When my daughter was an infant it was easy to lay her on my mat and make faces at her while I did various poses. She giggled as I moved into Downward Facing Dog and got wide, scared eyes as I descended into my low pushup. On those rare special occasions she napped while I practiced I didn’t always have the energy. Sleep deprivation would lead to a simple restorative practice. As my daughter grew I suddenly realized my yoga practice doubled as “climb the mommy jungle gym time.” Apparently Mom was making all kinds of poses that demanded attention and a good base for tumbling.

As a perfectionist I used to find these situations frustrating. I wanted to be able just to focus on my breath and work on strengthening muscles and releasing tension. Then I began to realize:

The whole point of a yoga practice and one of the largest challenges is to bring our awareness back to the present moment. It isn’t and hasn’t always been the easiest to bring my awareness back to the breath while being treated like a bouncy house or with loud demands from the household princess echoing in the background. There are times I need to step off my mat and attend to needs. I treat it just as I would losing my balance in a pose. Find my breath and from that breath approach the pose.

Sometimes I find myself holding my breath and I have to let go and refocus. One truth is more distractions and challenges have equaled more opportunities for growth.

Ideally I would do my practice before my little sweet girl wakes up or at night after she goes to bed. Life doesn’t always allow such luxuries. There are days when, after Daddy gets home, I not-so-patiently tell him I need some time to myself and lock the bedroom door to do a practice. There are also times when I’m frazzled and his not-so-subtle response may be, “You didn’t get a chance to do your yoga today, did you?”

Yes, my practice has changed. These days it usually includes my three-year-old sidekick next to me on her own mat asking every five seconds if the pose goes like this or asking what the name is for whatever pose she has invented is. (Her self-created alligator pose is her favorite). Some days she asks me why I breathe like a monster when I do yoga. My practice isn’t usually without interruptions, but neither is life. The challenge is to come back to the present moment, to observe, and just to be. A lesson that I have learned to a greater degree as a mother.

About Michelle Young
Michelle discovered yoga while attending Brigham Young University in 2001 and immediately became intrigued by the challenge the practice offered. Her appreciation soon deepened as she witnessed the many transformative aspects of a personal practice. Suffering from health complications at the time, yoga allowed her to find strength, grace, and healing. Training extensively under D’ana Baptiste, Michelle went on to teach in a variety of settings. She loves teaching, witnessing others recognize their own potential. Michelle loves learning about life through her three-year-old daughter and looks forward to welcoming her second child this July.
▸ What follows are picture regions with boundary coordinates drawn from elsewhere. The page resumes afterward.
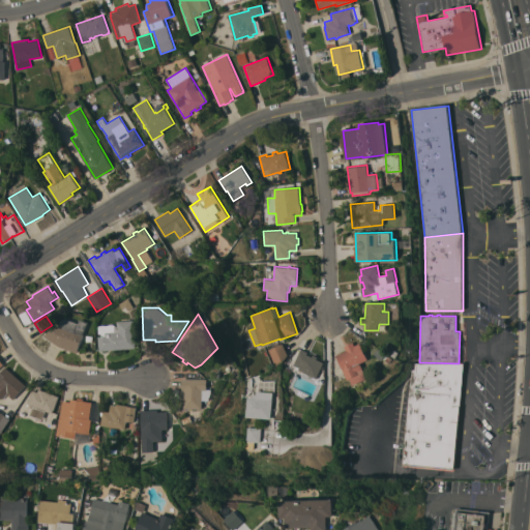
[(78,353),(68,350),(68,351),(65,350),(66,349),(59,347),(43,335),(56,325),(59,326),(62,317),(79,323),(81,319),(88,322),(78,353)]
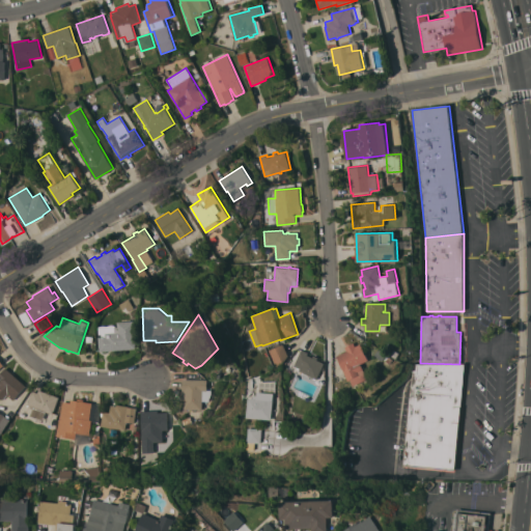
[(101,352),(100,337),(106,336),(106,333),(110,333),(109,328),(118,327),(118,322),(135,320),(137,348),(101,352)]
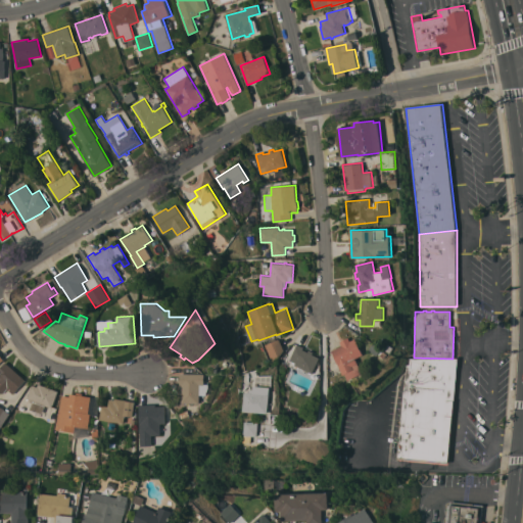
[(332,350),(342,345),(340,341),(348,337),(350,341),(355,338),(364,354),(357,359),(359,364),(353,366),(354,369),(343,375),(332,350)]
2 responses to “Yoga for Moms: Moms Don’t Do Yoga … Or Do They?”

  1. Avatar Jennifer Mason says:

    Wonderful article, so true we want and need to be in the present and what a great example you are to your little one as well. Thank you

  2. Avatar claudia pierson says:

    Also, as a mother of older children with children of their own. I find less and less time for a formal practice and more time for those practices running errands, driving those drives you don’t want to and cleaning. Just being aware of how you sit or stand or shovel, helps.